According to an Associated Press article from earlier this week, there are an estimated 10,000 "forced laborers" in the US, many of them children purchased to do domestic work. That number is, sadly, just a tiny fraction of what goes on elsewhere in the world. Anti-Slavery International, which traces its roots back to 1787, estimates that there are at least 12 million people, half of them children, enslaved, and that the practice is going on in virtually every country.
In yesterday's New York Times, columnist Nicholas Kristof wrote about young girls used as sex slaves in Southeast Asia, an undertaking that is profitable because of the large number of men from the West who travel to those countries to pay for them. The girls are tortured in below-ground chambers if they don't smile, appear eager and get customers. There have also been recent stories about forcibly-held domestic servants in Saudi Arabia and child slaves in China.

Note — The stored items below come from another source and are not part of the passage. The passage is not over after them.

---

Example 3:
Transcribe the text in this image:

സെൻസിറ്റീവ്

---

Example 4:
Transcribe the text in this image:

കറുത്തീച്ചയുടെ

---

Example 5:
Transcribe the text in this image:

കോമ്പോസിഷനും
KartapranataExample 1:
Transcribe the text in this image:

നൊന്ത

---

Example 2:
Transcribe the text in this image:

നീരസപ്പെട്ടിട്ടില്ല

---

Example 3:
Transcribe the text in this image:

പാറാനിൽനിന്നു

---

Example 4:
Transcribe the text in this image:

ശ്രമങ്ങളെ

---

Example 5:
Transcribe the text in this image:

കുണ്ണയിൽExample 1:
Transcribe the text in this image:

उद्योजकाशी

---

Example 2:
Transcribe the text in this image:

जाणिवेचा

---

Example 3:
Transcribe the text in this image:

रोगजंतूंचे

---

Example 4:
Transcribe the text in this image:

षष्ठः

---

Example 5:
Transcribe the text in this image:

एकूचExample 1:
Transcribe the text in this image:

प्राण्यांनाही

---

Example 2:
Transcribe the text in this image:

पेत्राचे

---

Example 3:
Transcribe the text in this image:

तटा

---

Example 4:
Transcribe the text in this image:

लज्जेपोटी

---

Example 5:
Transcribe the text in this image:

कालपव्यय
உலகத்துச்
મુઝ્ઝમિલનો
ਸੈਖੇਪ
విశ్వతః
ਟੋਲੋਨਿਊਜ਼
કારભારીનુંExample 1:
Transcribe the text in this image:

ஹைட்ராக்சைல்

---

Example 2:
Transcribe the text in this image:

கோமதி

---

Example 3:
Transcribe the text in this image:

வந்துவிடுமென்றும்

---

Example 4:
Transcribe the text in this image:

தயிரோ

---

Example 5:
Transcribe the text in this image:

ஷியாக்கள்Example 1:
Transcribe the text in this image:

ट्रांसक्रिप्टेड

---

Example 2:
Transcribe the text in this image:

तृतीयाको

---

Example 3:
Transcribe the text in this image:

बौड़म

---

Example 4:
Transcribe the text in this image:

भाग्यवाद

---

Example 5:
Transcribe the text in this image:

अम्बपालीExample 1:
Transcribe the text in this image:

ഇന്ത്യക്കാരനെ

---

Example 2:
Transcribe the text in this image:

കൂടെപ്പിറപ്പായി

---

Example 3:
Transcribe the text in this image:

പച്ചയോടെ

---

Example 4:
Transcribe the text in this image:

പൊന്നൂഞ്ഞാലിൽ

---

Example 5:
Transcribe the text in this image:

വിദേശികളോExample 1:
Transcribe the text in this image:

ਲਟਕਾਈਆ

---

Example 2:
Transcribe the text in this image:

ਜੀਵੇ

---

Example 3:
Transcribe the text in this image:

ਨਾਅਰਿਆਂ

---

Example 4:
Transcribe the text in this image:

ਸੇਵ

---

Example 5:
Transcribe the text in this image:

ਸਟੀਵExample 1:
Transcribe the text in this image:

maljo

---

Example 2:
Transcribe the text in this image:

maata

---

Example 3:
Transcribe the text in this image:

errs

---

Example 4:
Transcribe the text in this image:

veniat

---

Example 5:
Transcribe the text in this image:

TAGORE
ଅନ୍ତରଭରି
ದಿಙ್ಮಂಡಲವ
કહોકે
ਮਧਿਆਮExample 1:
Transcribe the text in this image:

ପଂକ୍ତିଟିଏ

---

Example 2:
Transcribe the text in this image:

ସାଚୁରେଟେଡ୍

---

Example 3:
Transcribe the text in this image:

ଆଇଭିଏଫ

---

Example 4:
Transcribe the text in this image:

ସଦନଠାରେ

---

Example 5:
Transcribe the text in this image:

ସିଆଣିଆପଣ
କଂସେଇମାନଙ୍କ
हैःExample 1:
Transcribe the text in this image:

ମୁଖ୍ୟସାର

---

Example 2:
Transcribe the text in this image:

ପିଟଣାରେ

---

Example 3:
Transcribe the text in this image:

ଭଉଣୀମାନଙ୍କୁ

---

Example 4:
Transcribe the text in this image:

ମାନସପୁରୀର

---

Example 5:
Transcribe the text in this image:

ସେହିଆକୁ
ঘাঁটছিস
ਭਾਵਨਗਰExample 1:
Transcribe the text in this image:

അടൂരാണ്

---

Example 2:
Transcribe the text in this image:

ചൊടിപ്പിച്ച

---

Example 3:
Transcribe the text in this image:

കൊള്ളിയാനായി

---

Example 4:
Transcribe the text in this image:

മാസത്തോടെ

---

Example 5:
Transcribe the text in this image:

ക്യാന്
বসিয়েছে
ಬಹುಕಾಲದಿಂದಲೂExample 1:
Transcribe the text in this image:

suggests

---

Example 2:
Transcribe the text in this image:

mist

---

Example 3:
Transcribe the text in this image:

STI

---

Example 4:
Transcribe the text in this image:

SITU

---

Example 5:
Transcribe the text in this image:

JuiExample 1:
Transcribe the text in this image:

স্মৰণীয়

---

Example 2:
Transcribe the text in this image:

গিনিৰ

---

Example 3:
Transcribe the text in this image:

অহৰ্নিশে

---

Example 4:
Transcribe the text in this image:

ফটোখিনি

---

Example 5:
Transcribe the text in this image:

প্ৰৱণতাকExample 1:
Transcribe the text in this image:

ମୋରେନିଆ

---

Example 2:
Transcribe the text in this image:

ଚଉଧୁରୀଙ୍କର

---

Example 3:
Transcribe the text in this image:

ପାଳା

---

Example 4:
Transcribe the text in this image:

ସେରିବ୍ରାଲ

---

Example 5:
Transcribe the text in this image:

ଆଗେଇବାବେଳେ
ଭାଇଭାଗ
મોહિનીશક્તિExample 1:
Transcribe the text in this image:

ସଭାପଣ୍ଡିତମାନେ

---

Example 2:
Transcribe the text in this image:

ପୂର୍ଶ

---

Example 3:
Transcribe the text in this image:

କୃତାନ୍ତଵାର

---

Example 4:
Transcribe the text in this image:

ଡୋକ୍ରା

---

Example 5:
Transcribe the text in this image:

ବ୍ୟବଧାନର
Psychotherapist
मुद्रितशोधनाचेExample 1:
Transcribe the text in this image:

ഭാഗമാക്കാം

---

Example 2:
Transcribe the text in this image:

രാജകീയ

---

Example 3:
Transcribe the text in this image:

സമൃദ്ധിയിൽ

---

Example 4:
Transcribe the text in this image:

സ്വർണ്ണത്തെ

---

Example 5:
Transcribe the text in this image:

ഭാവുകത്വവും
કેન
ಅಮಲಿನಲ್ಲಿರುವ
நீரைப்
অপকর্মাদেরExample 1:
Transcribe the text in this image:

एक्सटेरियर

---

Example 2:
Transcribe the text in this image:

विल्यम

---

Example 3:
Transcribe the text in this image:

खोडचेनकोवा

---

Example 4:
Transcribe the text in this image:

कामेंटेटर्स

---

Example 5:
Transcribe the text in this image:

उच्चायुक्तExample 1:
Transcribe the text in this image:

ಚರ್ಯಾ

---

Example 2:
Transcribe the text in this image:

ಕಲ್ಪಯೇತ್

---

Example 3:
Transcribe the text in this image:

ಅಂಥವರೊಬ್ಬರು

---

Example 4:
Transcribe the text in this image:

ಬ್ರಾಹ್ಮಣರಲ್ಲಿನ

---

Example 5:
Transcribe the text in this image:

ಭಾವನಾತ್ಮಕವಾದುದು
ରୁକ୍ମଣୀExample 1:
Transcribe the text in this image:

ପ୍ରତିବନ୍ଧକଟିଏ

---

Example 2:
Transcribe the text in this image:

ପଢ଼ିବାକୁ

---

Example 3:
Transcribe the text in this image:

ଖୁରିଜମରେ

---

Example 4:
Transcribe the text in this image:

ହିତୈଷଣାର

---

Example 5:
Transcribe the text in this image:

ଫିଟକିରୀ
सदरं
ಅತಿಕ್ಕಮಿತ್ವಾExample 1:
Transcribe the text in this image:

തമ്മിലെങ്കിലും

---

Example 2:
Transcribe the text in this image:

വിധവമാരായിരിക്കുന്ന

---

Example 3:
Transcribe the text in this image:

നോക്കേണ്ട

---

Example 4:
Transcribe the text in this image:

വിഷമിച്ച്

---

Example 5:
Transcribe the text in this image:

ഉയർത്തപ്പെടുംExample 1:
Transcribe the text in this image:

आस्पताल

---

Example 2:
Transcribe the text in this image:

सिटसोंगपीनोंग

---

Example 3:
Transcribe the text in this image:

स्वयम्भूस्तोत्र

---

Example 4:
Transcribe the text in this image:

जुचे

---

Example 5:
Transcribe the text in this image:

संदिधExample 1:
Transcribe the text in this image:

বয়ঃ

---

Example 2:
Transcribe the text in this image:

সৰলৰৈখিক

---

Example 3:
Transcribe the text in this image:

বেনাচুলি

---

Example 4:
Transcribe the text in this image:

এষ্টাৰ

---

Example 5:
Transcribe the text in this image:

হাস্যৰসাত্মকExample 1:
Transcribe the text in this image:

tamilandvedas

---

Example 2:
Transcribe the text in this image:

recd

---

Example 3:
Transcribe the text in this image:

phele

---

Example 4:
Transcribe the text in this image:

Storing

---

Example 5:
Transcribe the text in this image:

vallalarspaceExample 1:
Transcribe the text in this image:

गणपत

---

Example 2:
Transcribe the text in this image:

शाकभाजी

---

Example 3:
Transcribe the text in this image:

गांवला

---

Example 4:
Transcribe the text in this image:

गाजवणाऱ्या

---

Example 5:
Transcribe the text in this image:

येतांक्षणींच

We are sometimes tempted to ask, "Why should I care about this?" Of course, to think about all of the world's problems and about every human being who is suffering can be depressing and overwhelming, but as we begin a new year let us remember the words of the English poet John Donne:
No man is an island, entire of itself; every man is a piece of the continent, a part of the main. If a clod be washed away by the sea, Europe is the less, as well as if a promontory were, as well as if a manor of thy friend's or of thine own were: any man's death diminishes me, because I am involved in mankind, and therefore never send to know for whom the bell tolls; it tolls for thee.